Ministers “bullied” critics of ID card scheme

The head of the London School of Economics (LSE) has accused Government ministers of “bullying” academics who wrote a report criticising their plans for identity cards.

The LSE report, published earlier this week, sparked a row after it claimed the cost of ID cards could reach £19 billion over ten years, more than three times the £6 billion cost ministers have estimated.

In a Commons debate on the issue, Home Secretary Charles Clarke said the study was a “technically incompetent” piece of research which discredited LSE’s reputation.

Mr Clarke also claimed the report’s findings were “fabricated” and accused one of the academics who oversaw the study of being “partisan” because he was already set against the introduction of ID cards.

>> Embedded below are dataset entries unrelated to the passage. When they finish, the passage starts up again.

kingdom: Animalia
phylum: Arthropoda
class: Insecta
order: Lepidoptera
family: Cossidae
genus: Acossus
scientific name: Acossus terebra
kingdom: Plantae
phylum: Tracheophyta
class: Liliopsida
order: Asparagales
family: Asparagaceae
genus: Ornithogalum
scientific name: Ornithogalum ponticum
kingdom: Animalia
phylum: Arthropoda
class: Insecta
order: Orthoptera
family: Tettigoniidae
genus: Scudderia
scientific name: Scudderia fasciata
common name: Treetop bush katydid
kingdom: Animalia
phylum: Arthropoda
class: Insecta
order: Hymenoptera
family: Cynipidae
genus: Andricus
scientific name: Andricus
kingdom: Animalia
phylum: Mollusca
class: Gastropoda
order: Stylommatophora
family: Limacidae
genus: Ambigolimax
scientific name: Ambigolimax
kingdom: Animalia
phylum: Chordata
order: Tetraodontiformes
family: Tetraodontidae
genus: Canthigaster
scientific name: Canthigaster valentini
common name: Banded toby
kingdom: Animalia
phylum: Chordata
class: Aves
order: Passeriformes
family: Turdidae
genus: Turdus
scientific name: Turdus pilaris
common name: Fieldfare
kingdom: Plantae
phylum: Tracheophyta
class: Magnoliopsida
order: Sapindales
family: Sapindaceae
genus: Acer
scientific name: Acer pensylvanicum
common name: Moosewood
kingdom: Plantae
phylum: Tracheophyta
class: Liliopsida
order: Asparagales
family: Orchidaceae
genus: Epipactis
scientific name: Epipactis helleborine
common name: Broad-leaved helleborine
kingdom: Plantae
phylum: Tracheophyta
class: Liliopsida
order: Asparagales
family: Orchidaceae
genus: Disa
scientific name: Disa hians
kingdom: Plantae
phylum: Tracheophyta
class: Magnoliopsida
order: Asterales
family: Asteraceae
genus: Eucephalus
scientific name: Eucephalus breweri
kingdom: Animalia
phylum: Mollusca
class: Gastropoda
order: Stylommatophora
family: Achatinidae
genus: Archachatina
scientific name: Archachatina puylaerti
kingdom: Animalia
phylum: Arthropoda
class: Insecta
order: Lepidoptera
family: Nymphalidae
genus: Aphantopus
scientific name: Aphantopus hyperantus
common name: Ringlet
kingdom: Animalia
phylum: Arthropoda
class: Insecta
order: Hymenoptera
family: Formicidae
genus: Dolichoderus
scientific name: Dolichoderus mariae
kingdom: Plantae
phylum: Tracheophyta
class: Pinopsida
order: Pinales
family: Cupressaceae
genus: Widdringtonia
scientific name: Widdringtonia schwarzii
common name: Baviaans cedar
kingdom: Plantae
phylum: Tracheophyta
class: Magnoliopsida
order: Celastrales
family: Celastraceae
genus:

In a letter to The Times newspaper, LSE Director Howard Davies has hit back at the Home Secretary’s accusations.

Mr Davies stressed the report was the result of six months’ work, involving contributions from 60 people, which had been overseen by a dozen LSE professors.

The academic, who said Mr Clarke had branded the research “mad” before he had even seen it, accused the Government of adopting a “bullying approach” to critics of the ID card scheme.

“The report is not, of course a ‘corporate’ LSE document. It does, however, represent the honest and considered views of a team of experts,” Mr Davies wrote.

“It is unfortunate that, on an issue where the civil liberties concerns are so serious, the Government should have chosen to adopt a bullying approach to critics whose prime motivation was to devise a scheme which might work at an acceptable cost.”

As well as highlighting concerns over costs, the LSE research also claimed the plan for ID cards lacked the trust of the public and warned the proposed system was so complex it could become a target for terrorists itself.